Monday, 29 June 2009

Michael Jackson: Sad

The King of Pop is dead. I was shocked when I saw the headlines. I know he'd lost weight, but surely divorcing Jordan can't be fatal? Then I found out it wasn't Peter Andre who had died, it was the much-loved, much-loathed, much-mocked Wacko Jacko.

The newspapers have been full of tributes. I read a great quote by a so-called journalist who wrote "Everyone loves Michael Jackson's music." Everyone? I don't. Not that I count, seeing as I still think Then Jerico were underrated and T'Pau were one of the greatest bands ever. But I can't think of a Jackson track I really like. Even "Smooth Criminal" wouldn't make it onto my iPod, although the deliciously ironic "Black or White" never ceases to raise a smile.
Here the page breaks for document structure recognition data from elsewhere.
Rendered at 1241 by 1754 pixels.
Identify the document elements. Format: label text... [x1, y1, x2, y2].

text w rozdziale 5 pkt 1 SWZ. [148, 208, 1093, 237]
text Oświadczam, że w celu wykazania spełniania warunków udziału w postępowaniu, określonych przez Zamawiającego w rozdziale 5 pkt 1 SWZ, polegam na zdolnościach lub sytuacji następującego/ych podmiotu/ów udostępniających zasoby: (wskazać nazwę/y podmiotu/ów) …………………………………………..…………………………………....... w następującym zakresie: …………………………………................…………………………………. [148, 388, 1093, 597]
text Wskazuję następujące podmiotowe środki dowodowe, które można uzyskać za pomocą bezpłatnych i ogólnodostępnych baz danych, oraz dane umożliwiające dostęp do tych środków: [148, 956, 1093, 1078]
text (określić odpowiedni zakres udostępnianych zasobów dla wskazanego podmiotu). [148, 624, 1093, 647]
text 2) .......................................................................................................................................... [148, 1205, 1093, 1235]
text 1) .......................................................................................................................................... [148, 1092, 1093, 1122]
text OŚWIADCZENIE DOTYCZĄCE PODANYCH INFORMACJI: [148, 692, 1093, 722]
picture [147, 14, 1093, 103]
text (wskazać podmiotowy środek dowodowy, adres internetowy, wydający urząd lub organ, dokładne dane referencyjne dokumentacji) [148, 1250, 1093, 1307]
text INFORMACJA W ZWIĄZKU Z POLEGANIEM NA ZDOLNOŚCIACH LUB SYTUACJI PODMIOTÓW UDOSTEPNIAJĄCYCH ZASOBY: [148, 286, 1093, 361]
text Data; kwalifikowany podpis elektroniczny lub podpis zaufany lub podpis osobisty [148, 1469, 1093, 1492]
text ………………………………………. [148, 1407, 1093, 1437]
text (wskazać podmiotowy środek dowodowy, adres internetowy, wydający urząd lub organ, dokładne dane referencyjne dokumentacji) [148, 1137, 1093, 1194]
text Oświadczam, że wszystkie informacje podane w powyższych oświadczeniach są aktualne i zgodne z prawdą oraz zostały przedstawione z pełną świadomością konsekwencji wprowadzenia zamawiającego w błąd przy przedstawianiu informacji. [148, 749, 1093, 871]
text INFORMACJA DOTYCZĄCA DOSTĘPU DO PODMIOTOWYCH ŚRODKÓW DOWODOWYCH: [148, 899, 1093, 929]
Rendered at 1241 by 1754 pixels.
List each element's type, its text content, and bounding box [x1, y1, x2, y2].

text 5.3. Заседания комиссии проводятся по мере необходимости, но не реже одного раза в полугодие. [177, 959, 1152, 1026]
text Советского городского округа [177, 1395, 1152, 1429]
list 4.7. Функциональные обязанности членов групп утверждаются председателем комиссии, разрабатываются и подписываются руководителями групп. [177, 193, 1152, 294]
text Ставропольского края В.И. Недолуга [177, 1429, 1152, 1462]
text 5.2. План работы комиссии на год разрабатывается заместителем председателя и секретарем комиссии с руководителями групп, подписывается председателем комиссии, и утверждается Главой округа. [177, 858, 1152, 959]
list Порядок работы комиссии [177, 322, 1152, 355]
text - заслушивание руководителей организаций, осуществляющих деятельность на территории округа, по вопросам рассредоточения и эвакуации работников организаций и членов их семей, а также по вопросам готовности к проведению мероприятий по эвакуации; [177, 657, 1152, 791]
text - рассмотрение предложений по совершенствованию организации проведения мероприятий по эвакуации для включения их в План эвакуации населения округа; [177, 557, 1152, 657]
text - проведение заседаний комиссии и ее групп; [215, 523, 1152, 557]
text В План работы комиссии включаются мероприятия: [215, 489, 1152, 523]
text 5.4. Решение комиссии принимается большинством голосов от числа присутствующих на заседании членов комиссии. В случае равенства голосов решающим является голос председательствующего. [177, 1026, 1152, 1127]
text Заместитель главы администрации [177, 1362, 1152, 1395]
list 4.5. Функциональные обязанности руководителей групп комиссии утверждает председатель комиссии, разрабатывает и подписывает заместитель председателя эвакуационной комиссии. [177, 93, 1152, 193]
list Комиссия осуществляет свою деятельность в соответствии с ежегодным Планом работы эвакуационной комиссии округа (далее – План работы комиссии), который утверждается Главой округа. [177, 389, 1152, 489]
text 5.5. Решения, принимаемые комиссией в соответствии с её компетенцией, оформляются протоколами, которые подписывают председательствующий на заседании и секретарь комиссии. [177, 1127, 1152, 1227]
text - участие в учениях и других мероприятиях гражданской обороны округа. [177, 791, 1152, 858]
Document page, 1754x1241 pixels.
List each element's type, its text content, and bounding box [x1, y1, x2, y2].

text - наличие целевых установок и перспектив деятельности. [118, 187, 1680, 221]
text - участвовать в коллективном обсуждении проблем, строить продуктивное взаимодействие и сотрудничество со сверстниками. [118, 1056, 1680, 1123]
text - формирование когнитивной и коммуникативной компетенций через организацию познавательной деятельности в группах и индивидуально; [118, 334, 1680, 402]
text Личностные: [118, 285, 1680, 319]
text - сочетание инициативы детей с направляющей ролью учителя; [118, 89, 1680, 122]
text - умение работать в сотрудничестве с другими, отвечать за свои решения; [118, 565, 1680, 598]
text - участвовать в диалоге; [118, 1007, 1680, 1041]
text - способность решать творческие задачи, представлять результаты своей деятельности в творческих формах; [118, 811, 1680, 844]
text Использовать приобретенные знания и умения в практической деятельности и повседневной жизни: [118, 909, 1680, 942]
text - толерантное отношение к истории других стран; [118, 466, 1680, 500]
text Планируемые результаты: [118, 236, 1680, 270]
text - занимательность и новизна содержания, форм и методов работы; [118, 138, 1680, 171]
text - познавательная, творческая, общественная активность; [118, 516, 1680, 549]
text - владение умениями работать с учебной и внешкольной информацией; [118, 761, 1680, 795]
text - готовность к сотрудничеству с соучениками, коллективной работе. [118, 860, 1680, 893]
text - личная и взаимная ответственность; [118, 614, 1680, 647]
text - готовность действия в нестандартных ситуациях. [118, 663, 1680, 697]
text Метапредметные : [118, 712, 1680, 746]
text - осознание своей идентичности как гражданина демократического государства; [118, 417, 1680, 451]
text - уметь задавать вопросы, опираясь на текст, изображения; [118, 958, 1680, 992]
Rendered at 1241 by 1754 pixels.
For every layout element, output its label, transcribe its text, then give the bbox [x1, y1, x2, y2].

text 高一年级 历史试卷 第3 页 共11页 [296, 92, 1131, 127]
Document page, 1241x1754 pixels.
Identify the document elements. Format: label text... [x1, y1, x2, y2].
Michael Jackson was, admittedly, the man who sold about five billion records in the 80s and released an album as recently as eight years ago. But if he hadn't become a walking freakshow he would long since be old news. It's fair to say I don't feel a great sense of personal loss at his passing. If there's any sadness it's for his children. But then I wonder how good a father he was to them - he claimed to love children yet dangled a baby off a balcony and made the others wear masks in public. And looking at the pictures of his older two children, Prince Michael and Michael Princess or whatever they're called, they are even whiter and less negroid than his recent persona, which causes me to doubt their father died this week.

Seems to me, Michael Jackson's life could be encompassed in a single word: sad. In both the conventional and colloquial senses of the word. From childhood exploitation and alleged physical abuse by his father, through years of disfiguring cosmetic surgery, trying to be best friends with sick children, spending money he didn't have on things he didn't need and couldn't value, deriving children from unconventional relationships, and settling lawsuits, it seemed his talent and success brought him nothing but chaos and misery. He was clearly deeply unhappy in his own skin - and whatever replaced it over the years. According to his autopsy he died chronically underweight, bald and with a stomach containing nothing but pills. (Kind of the opposite to Elvis.)

Try telling me he should be hailed as hero to a generation.